I think I was being unclear. It must have been my failure to use ALL CAPS for emphasis.
Seems that lots of it has been reported inaccurately
The main partner in their Entertainment Law group went to CLS, but he was Fiske and on LR, so be careful. You don't want to set yourself goals that are too high.
My disappointment with Bean stems mostly from the Associated Press reports. Whitlock (IIRC) works on a daily newspaper instead.
I had understood that when it was pointed out to him recently that there were several factual inaccuracies in the reports he gave to Gannett, Chicago Trib, and BBC, Bean responded, that he knew he had changed many specifics in order to gain greater notoriety.

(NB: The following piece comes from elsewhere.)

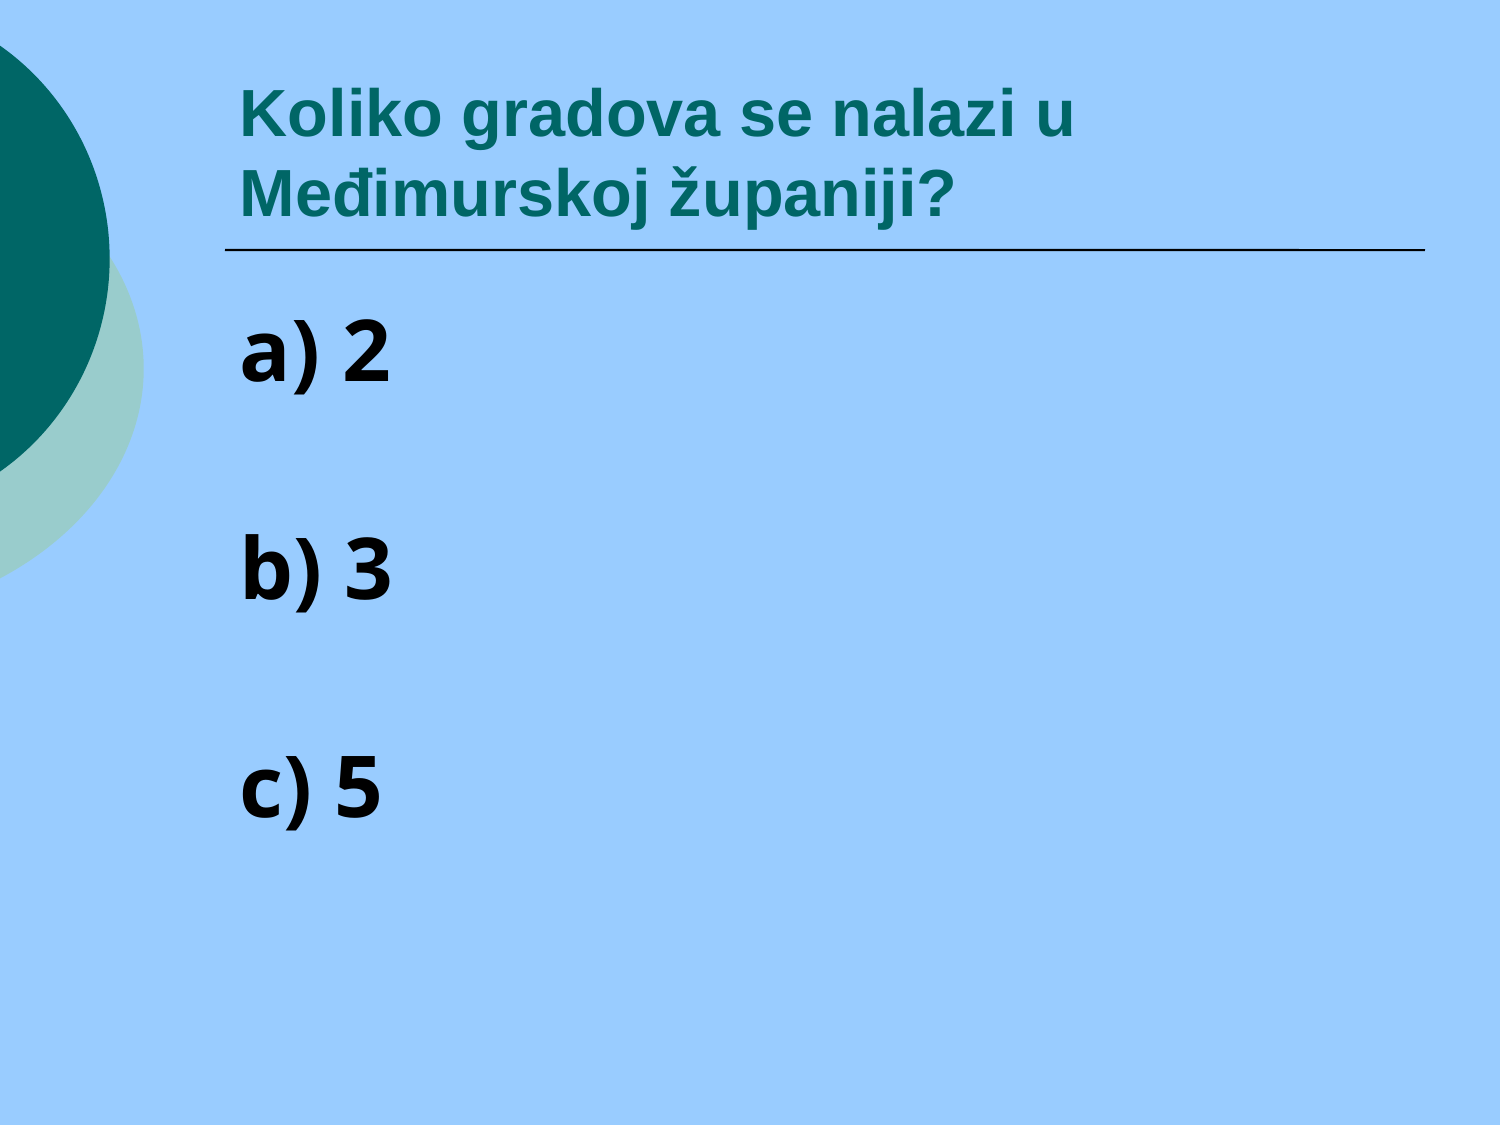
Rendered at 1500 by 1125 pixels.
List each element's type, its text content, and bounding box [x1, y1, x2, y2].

list a) 2 b) 3 c) 5 [224, 299, 1425, 975]
title Koliko gradova se nalazi u Međimurskoj županiji? [224, 49, 1425, 237]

For example, it's pretty clear now to some AP reporters here, that Bean chose to name it as three rather than two nooses. How many nooses, is not germane to the question of whether or not an offensive symbol was presented -- one is enough. But how many IS germane to the question of whether or not he presented facts as facts. If he presented 3 as a fact, yet knew otherwise, he lied about the number. It seems this is the case. There are other discrepancies -- misquoting deliberately Walker's speech madly out of context, and identifying it as a deliberate and selective threat to black students to intimidate them (fact: it was presented to a combined, racially mixed, whole-school assembly as part of an attempt to quell growing strife), from which the "stroke of a pen" comment was misleadingly extracted by Bean. Stating the nooses were placed "immediately" (Bean's word) after a student requested he be allowed to sit under the tree, when in fact there was a two month delay. Stating the shotgun incident involved a melee at a mixed, all-students-invited, school-sanctioned party when in fact it took place at the front door to a private residence as part of gatekeeping that prevented an assembled and aggressive one-race group from deliberately crashing (violently) a single-race (admittedly therefore racist) private party. Stating that Bell regularly attended church -- Bean knew that he didn't, because a fellow preacher had been to Bell's home to request his more regular attendance and had reported such to Bean -- and drawing the further inference from that, that Bell is a paragon of virtue. With a juvenile arrest and punishment record which Bean is familar with. Bean doesn't just spin doctor, present facts in their most beneficial possible light, make sure people see the consistent trends behind the facts. He changes facts. Medgar Evers he ain't.
Please don't make the mistake of understanding that I know utterly what I'm talking about....
Again and again I find myself saying, "Emmett Till he ain't."
I may be totally wrong about Bean. I'm sorry that any questioning of his character seems to have caused some here to get angry at the questioner. If his character were unimpeachable, then questioning it would be no threat.